Oltre ad un “breve” dizionario etimologico, costituito da circa novecentocinquanta parole, la pubblicazione risulta articolata in una serie di sezioni particolarmente stimolanti per il lettore: dall’intimità della parola agli “ismi di ieri e di oggi”, dai  suffissi e suffissoidi,  quali preziosi strumenti dell’etimologista agli acronimi e sigle. E poi  le macroaree della famiglia, della cucina, della toponomastica, degli arti e dei mestieri, del tempo atmosferico, degli animali e delle piante, del diritto e dei nomi propri. Curioso il capitolo dedicato alle fobie e quello che analizza gli epiteti ingiuriosi, decisamente originale quello che prende in considerazione i personaggi che  hanno avuto l’onore ed il merito di passare alla storia per aver coniugato una particolarità della loro esistenza ad un oggetto, un comportamento, ad un modo di essere o di pensare.

 

Le fotografie sono tratte dall’opera iconografica “Palindrome” dello stesso autore, rielaborate graficamente dal maestro delle immagini Massimo Geria.

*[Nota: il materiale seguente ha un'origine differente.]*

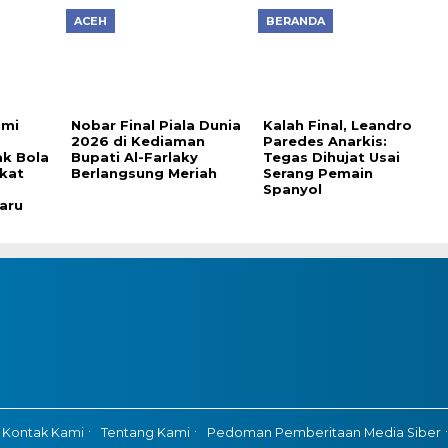
ACEH
BERANDA
imi
Nobar Final Piala Dunia
Kalah Final, Leandro
2026 di Kediaman
Paredes Anarkis:
k Bola
Bupati Al-Farlaky
Tegas Dihujat Usai
gkat
Berlangsung Meriah
Serang Pemain
Spanyol
aru
Kontak Kami
Tentang Kami
Pedoman Pemberitaan Media Siber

Al capitolo “Il sapore dell’etimo gastronomico” ha collaborato Rita Calvo, maestra e studiosa di cucina italiana. Cinzia Ponzi ha curato la correzione delle bozze.

Tra gli sponsor che hanno voluto promuovere, ancora una volta, la cultura, l’arte ed ogni forma di lettura che arricchisce l’animo umano: la Cassa Mutua del Ministero dell’Interno, Ottica Vasari, del gruppo Green Vision, il Comirap e l’associazione culturale Prometeo Ricerca.